WHAT YOU WILL DO:
Everything from the line containing "List each element's" through the end of the entries below must be set down exactly, and nothing else.

=== INFORMATION PROVIDED ===

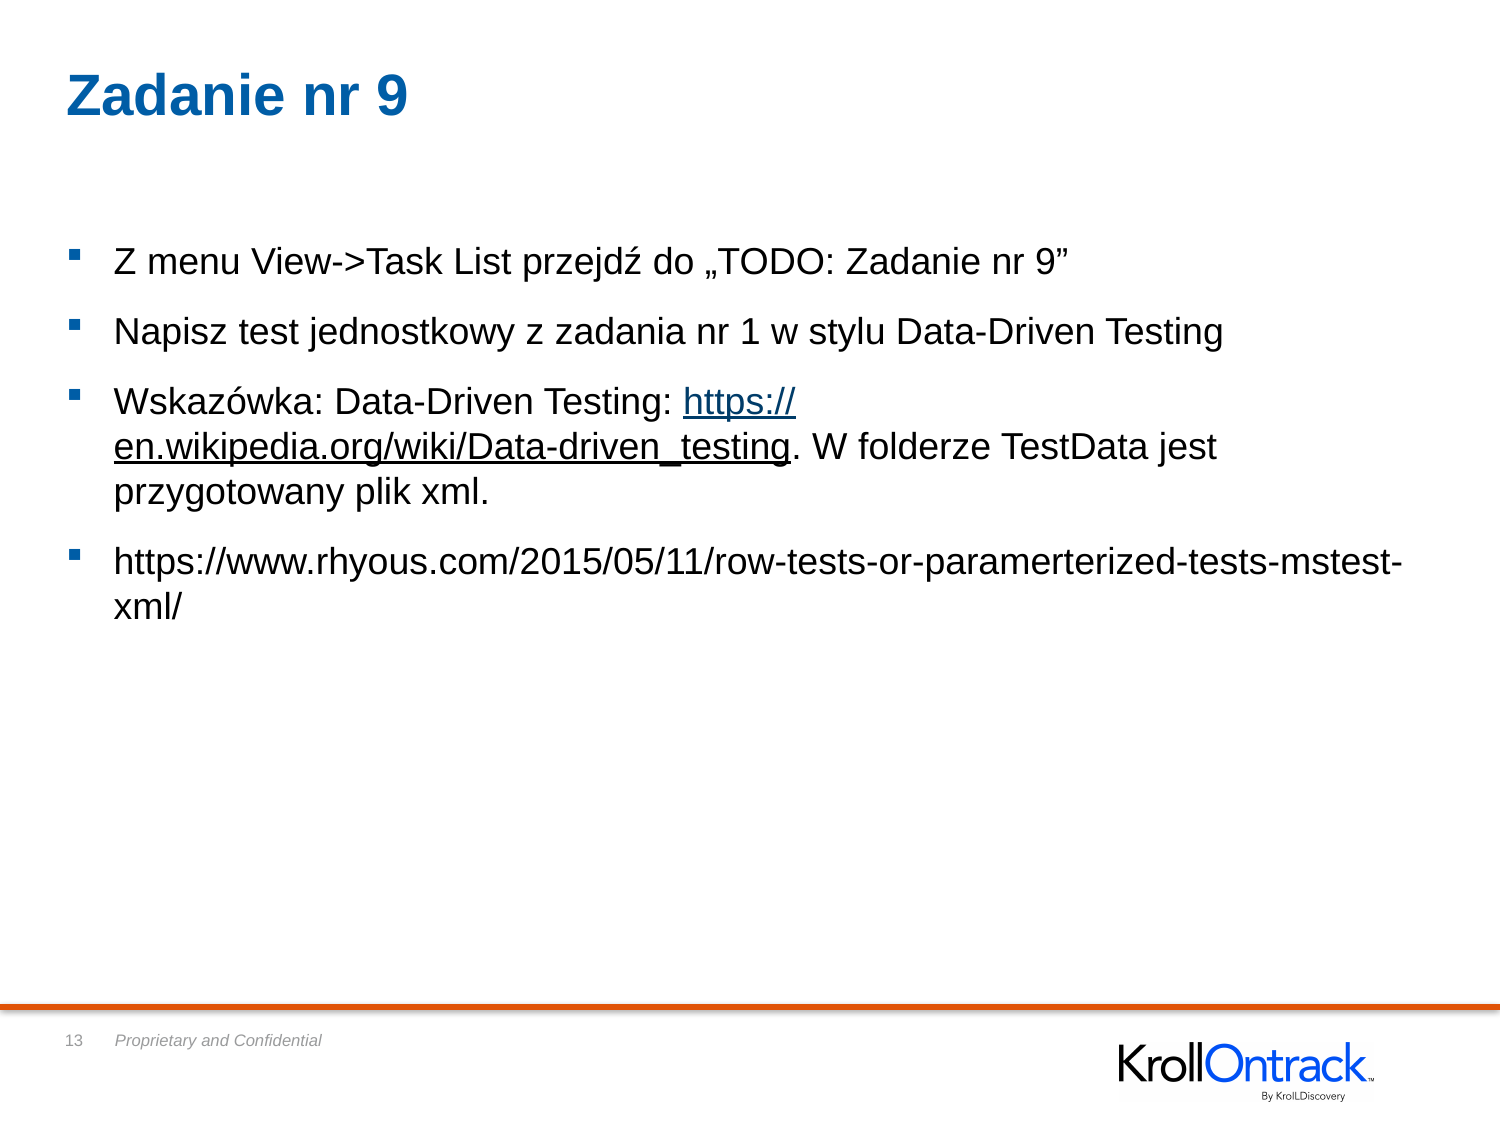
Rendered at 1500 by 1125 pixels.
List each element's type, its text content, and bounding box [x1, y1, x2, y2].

title Zadanie nr 9 [66, 56, 1437, 137]
picture [1119, 1042, 1374, 1102]
list Z menu View->Task List przejdź do „TODO: Zadanie nr 9” Napisz test jednostkowy z zadania nr 1 w stylu Data-Driven Testing Wskazówka: Data-Driven Testing: https://en.wikipedia.org/wiki/Data-driven_testing. W folderze TestData jest przygotowany plik xml. https://www.rhyous.com/2015/05/11/row-tests-or-paramerterized-tests-mstest-xml/ [66, 236, 1416, 980]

===

RESULT OF THIS EXERCISE:
List each element's type, its text content, and bounding box [x1, y1, x2, y2].

title Zadanie nr 9 [66, 56, 1437, 137]
picture [1119, 1042, 1374, 1102]
list Z menu View->Task List przejdź do „TODO: Zadanie nr 9” Napisz test jednostkowy z zadania nr 1 w stylu Data-Driven Testing Wskazówka: Data-Driven Testing: https://en.wikipedia.org/wiki/Data-driven_testing. W folderze TestData jest przygotowany plik xml. https://www.rhyous.com/2015/05/11/row-tests-or-paramerterized-tests-mstest-xml/ [66, 236, 1416, 980]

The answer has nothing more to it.